Action item:
Reproduce the data below word for word, line by line. Leave out the pictures.

Dataset:
-- Opening Marker --

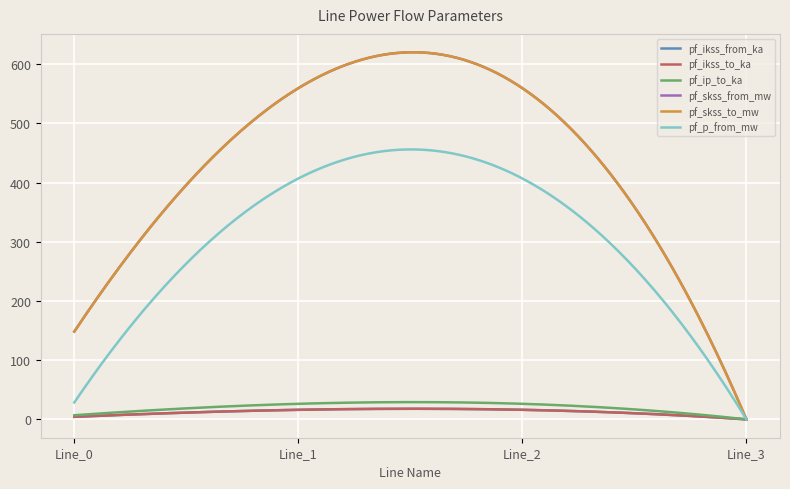

Is this an area chart (filled region under the line)?

No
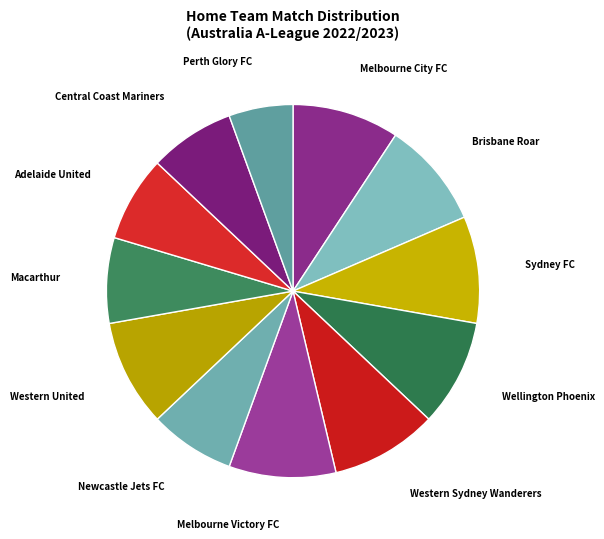

Between Melbourne Victory FC and Newcastle Jets FC, which is larger?

Melbourne Victory FC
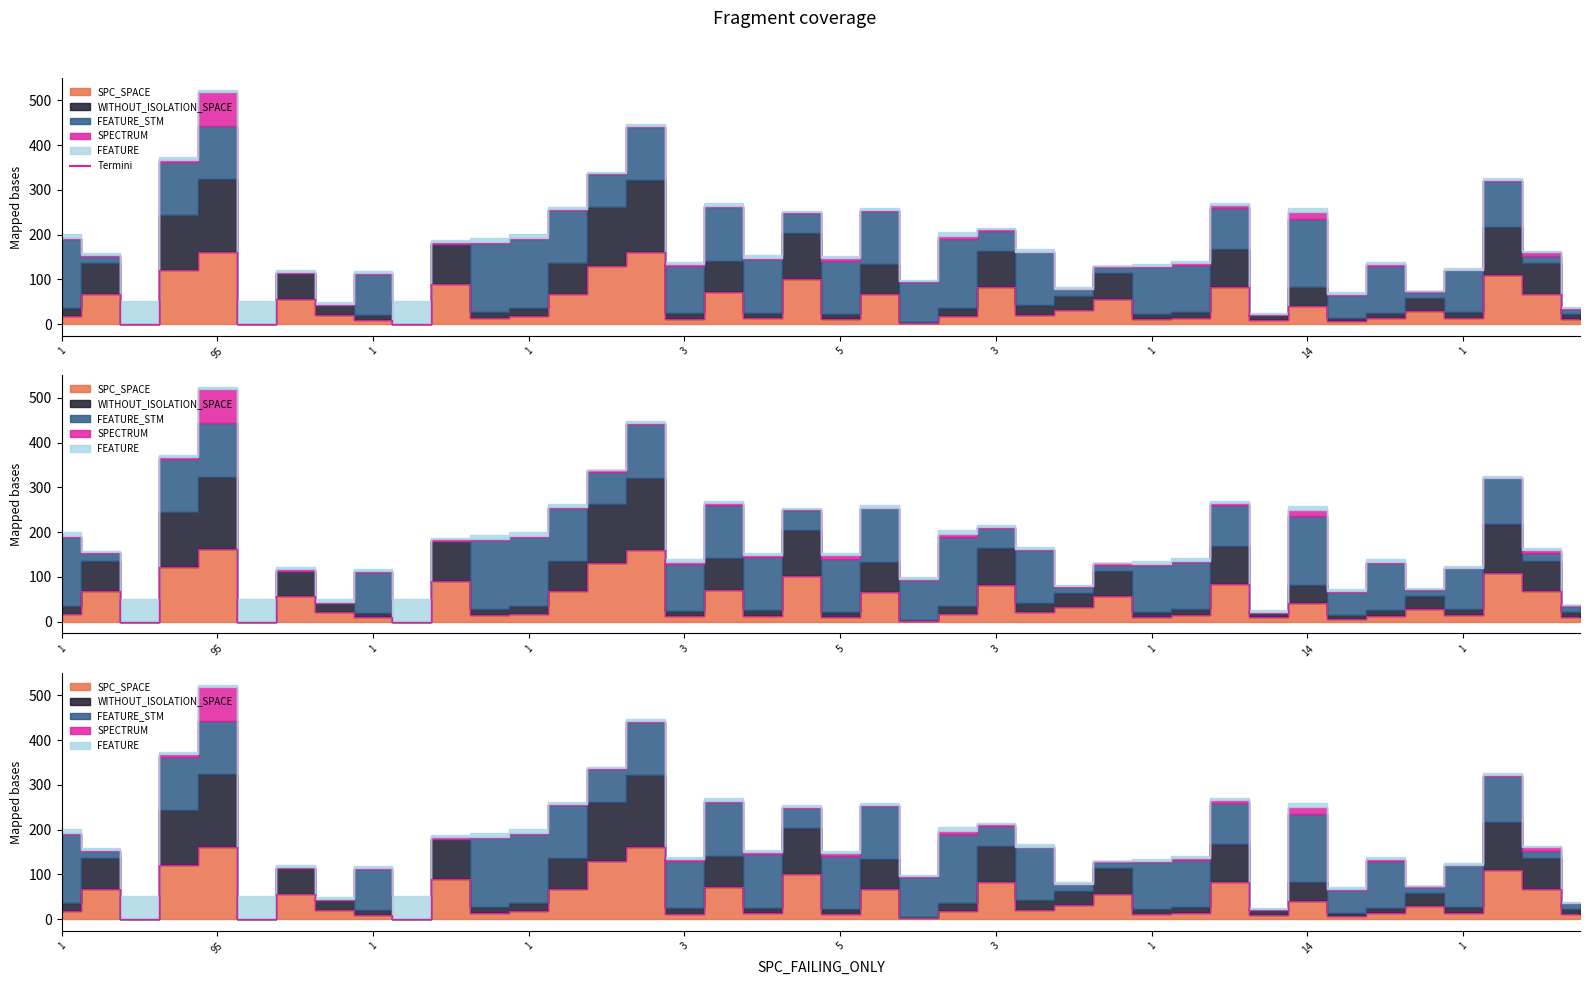

How many lines are shown in the chart?

1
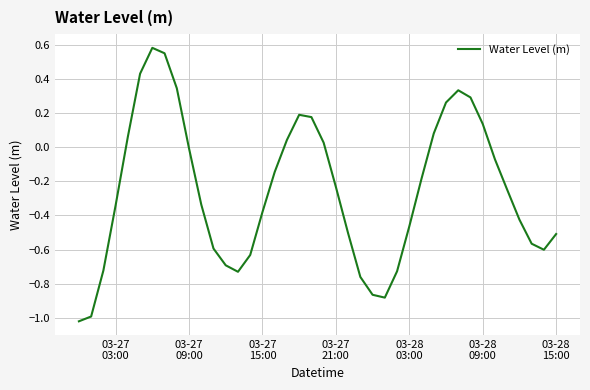

What is the difference between the second highest and minimum values?

1.6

-- Closing Marker --

Reply:
Is this an area chart (filled region under the line)?

No

Between Melbourne Victory FC and Newcastle Jets FC, which is larger?

Melbourne Victory FC

How many lines are shown in the chart?

1

What is the difference between the second highest and minimum values?

1.6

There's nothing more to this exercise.